THE DATA:
++++
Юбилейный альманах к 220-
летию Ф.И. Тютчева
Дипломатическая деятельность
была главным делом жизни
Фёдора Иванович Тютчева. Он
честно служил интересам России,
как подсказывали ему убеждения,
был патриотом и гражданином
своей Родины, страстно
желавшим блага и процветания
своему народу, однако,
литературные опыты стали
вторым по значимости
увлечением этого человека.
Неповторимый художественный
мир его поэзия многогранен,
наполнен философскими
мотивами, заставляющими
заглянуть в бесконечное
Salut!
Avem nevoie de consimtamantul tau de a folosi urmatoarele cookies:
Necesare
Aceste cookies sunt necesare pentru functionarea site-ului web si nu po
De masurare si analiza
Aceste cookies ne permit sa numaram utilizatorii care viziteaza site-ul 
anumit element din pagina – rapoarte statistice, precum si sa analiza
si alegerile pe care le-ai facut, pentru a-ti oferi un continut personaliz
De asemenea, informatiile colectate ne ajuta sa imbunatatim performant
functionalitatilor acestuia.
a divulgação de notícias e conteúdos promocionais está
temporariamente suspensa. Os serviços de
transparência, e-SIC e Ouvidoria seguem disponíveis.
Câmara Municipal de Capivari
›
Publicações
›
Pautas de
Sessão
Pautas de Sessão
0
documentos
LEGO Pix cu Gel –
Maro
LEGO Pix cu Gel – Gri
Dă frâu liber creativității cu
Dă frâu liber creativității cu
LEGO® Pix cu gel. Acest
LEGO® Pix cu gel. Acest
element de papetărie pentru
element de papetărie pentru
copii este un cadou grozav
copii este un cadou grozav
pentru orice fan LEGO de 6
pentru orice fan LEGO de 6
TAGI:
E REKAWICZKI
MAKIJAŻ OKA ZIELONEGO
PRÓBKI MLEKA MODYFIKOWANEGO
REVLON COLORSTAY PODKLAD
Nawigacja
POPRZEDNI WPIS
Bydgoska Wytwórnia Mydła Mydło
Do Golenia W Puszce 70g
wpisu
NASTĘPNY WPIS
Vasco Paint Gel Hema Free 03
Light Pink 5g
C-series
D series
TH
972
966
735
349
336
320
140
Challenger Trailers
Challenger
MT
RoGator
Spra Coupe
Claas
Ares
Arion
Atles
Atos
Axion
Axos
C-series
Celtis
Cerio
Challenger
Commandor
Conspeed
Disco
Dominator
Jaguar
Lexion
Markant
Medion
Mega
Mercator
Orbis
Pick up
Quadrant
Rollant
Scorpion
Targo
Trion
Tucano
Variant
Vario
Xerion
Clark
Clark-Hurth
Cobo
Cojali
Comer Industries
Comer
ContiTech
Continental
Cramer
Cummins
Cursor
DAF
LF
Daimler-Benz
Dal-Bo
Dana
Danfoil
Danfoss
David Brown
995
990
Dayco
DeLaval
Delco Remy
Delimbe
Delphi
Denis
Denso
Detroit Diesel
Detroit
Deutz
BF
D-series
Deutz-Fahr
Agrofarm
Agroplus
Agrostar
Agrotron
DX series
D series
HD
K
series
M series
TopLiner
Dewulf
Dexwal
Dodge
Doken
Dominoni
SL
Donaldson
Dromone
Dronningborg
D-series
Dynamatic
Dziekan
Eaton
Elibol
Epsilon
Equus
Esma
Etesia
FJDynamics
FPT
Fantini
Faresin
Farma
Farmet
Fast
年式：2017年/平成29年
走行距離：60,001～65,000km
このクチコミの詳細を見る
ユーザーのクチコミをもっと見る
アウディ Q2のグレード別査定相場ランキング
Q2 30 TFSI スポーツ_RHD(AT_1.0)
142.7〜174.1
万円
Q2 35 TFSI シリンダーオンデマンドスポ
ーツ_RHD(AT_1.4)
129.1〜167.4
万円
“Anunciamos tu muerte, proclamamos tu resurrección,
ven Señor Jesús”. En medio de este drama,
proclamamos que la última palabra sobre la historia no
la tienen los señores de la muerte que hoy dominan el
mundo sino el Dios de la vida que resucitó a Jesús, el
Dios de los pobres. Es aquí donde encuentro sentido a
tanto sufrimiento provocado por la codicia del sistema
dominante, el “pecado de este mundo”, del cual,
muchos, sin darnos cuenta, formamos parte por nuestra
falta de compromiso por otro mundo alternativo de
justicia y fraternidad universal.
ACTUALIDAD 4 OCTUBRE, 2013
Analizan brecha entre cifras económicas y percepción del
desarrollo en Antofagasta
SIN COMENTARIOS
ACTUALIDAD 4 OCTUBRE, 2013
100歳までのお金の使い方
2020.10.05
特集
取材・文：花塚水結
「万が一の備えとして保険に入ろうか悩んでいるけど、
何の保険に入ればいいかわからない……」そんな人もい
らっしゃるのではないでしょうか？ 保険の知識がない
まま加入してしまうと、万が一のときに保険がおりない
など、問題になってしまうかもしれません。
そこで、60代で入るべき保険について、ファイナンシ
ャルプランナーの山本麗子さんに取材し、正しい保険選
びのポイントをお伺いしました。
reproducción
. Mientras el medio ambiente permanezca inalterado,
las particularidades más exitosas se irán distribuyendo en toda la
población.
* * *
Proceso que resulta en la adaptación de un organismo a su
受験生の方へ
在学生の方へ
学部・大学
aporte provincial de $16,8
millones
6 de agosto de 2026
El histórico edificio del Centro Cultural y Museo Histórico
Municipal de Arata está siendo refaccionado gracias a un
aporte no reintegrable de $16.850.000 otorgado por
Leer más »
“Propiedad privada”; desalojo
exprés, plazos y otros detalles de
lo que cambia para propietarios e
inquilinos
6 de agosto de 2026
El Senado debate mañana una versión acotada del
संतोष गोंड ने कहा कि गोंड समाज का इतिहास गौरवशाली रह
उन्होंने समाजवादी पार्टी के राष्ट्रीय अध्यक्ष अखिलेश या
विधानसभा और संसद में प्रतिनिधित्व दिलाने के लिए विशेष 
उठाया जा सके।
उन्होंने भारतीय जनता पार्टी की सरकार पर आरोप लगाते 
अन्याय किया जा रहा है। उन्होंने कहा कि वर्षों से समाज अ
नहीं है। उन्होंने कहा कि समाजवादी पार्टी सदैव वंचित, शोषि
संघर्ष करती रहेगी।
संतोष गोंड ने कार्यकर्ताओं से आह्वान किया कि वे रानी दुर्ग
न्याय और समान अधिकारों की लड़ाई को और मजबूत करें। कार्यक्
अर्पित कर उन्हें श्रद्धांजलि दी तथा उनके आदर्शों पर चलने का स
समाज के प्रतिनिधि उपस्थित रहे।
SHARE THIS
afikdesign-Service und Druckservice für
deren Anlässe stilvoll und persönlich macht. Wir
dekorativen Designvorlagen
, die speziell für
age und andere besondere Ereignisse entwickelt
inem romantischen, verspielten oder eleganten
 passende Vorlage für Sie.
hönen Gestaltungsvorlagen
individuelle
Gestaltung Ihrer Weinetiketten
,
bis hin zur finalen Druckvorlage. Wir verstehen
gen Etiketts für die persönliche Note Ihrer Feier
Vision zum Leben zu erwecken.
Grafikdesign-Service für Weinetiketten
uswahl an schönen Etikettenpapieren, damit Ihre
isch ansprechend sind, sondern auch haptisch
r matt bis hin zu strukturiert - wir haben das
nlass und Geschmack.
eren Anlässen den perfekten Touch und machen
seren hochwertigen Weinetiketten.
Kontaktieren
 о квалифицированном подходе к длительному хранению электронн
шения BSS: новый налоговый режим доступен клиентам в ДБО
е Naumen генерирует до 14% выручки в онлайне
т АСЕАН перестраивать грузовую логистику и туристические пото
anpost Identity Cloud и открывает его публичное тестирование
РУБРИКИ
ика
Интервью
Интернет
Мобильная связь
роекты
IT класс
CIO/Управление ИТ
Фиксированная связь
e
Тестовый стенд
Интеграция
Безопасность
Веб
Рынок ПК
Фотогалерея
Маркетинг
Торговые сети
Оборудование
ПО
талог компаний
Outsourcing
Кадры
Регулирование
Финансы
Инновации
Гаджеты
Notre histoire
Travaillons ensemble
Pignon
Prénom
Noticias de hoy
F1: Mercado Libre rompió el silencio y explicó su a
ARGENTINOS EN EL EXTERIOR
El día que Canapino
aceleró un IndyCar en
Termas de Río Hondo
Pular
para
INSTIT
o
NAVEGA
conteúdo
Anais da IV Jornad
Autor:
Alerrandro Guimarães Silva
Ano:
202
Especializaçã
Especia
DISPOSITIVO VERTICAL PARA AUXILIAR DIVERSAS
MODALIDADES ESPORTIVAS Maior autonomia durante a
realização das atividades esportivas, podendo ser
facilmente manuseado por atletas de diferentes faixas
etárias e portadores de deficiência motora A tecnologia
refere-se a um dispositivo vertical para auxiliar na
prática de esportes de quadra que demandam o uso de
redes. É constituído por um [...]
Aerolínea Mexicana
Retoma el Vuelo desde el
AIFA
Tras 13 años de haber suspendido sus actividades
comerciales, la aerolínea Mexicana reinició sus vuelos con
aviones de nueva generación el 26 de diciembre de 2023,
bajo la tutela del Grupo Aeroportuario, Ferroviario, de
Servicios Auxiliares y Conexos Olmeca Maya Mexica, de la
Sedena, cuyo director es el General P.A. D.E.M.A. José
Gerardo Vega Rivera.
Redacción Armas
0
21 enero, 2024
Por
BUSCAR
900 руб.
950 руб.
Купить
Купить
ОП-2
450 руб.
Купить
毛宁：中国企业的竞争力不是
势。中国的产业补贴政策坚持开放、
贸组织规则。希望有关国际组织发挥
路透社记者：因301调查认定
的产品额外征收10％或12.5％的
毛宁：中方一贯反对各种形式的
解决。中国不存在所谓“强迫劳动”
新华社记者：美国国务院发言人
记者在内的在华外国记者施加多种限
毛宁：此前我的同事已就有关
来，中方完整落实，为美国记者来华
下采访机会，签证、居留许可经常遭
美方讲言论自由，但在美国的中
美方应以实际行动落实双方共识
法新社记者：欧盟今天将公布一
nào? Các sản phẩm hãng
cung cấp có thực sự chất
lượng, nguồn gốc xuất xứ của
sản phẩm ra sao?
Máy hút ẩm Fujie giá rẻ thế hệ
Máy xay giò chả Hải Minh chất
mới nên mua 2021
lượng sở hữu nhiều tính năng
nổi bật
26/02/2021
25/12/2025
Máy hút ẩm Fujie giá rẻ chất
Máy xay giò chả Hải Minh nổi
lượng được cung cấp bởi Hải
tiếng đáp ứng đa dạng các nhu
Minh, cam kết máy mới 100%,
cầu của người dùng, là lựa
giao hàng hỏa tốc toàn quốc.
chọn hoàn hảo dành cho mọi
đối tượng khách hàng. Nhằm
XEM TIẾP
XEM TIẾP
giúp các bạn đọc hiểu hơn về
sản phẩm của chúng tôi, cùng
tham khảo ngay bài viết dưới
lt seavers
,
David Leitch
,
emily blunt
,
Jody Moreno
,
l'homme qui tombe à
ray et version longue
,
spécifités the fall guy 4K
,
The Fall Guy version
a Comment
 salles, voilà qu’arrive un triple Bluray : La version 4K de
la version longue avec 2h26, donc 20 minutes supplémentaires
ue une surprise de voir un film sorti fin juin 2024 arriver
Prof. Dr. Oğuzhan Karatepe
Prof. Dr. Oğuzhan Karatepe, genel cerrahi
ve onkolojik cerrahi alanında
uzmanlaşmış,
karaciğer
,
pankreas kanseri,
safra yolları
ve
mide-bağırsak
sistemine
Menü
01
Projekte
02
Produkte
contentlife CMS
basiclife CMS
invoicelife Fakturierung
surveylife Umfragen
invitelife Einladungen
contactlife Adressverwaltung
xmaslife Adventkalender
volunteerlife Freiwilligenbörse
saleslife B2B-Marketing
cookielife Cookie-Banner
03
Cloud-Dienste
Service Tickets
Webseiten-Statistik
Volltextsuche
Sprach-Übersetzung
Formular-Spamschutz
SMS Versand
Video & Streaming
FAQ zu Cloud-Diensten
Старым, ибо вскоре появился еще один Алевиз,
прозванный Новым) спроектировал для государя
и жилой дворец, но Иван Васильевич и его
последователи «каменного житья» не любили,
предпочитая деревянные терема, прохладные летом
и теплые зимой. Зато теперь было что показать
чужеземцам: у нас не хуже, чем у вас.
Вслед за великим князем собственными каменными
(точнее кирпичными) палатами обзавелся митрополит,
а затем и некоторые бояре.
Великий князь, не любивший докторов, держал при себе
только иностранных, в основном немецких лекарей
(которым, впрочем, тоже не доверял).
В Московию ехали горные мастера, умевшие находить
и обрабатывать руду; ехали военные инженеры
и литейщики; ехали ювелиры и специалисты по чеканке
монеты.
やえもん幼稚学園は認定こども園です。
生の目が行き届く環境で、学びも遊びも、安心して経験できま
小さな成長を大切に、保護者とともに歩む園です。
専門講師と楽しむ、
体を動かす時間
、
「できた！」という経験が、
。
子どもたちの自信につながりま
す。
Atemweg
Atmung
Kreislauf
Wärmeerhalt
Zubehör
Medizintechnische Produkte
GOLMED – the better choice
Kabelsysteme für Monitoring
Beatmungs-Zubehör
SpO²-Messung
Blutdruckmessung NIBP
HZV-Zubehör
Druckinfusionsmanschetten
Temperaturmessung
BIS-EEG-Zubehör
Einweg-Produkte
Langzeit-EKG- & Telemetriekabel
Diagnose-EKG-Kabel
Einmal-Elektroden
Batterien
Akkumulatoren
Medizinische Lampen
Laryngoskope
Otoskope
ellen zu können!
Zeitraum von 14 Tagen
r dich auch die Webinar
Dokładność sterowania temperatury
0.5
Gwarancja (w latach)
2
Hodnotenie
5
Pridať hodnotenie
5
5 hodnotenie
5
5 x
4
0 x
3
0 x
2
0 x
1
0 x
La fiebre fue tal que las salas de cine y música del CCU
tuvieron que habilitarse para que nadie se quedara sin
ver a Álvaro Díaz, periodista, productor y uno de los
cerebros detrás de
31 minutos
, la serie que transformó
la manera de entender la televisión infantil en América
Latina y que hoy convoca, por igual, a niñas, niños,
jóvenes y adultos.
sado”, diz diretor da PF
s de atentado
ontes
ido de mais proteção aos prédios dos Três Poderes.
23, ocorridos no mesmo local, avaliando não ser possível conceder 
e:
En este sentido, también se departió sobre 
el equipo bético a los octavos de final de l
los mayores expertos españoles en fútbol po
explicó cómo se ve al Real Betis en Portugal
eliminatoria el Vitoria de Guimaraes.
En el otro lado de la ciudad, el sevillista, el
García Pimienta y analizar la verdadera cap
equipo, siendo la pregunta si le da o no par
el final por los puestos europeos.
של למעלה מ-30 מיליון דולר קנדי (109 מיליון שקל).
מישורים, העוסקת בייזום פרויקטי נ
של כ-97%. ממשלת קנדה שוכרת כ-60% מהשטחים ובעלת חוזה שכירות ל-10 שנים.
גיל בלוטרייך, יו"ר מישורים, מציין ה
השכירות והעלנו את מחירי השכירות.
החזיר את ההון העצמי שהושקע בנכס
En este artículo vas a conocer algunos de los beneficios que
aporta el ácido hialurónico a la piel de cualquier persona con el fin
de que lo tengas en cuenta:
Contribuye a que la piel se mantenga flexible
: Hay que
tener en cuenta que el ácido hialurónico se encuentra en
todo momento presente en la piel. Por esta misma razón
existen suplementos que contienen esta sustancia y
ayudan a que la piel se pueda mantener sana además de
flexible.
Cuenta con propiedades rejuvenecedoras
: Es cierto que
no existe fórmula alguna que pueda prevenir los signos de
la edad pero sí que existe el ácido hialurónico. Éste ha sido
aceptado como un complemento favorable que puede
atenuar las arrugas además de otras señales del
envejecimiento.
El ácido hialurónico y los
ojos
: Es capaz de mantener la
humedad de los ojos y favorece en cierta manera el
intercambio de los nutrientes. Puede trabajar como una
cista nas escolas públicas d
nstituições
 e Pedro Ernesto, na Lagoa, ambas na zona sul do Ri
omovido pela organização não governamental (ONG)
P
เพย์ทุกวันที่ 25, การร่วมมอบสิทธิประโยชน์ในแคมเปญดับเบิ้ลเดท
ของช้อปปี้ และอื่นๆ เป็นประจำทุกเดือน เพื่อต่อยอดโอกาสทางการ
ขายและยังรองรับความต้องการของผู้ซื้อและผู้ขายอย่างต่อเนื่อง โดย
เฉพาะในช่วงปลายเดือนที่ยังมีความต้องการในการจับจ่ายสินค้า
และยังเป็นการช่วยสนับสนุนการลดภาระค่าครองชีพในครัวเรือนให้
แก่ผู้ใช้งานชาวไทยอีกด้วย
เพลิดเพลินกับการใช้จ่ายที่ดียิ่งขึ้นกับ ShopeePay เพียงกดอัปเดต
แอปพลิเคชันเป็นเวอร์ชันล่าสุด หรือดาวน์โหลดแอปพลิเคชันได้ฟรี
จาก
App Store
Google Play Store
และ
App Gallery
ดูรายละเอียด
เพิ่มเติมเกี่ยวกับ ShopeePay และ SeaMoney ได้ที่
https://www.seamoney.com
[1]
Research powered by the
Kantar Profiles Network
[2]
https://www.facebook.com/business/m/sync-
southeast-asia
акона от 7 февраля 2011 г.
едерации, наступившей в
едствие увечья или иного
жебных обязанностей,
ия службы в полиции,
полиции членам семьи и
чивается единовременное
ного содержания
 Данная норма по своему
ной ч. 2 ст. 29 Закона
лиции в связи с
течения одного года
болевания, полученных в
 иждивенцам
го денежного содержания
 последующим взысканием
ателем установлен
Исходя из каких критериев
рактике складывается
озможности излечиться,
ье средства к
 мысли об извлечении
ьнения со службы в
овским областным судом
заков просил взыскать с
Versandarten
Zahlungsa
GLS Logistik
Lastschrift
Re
++++
Word for word, restate the lines of the data above that fall between the line holding "Q2 30 TFSI スポーツ_RHD(AT_1.0)" and the line holding "falta de compromiso", inclusive, and no other lines.

Q2 30 TFSI スポーツ_RHD(AT_1.0)
142.7〜174.1
万円
Q2 35 TFSI シリンダーオンデマンドスポ
ーツ_RHD(AT_1.4)
129.1〜167.4
万円
“Anunciamos tu muerte, proclamamos tu resurrección,
ven Señor Jesús”. En medio de este drama,
proclamamos que la última palabra sobre la historia no
la tienen los señores de la muerte que hoy dominan el
mundo sino el Dios de la vida que resucitó a Jesús, el
Dios de los pobres. Es aquí donde encuentro sentido a
tanto sufrimiento provocado por la codicia del sistema
dominante, el “pecado de este mundo”, del cual,
muchos, sin darnos cuenta, formamos parte por nuestra
falta de compromiso por otro mundo alternativo de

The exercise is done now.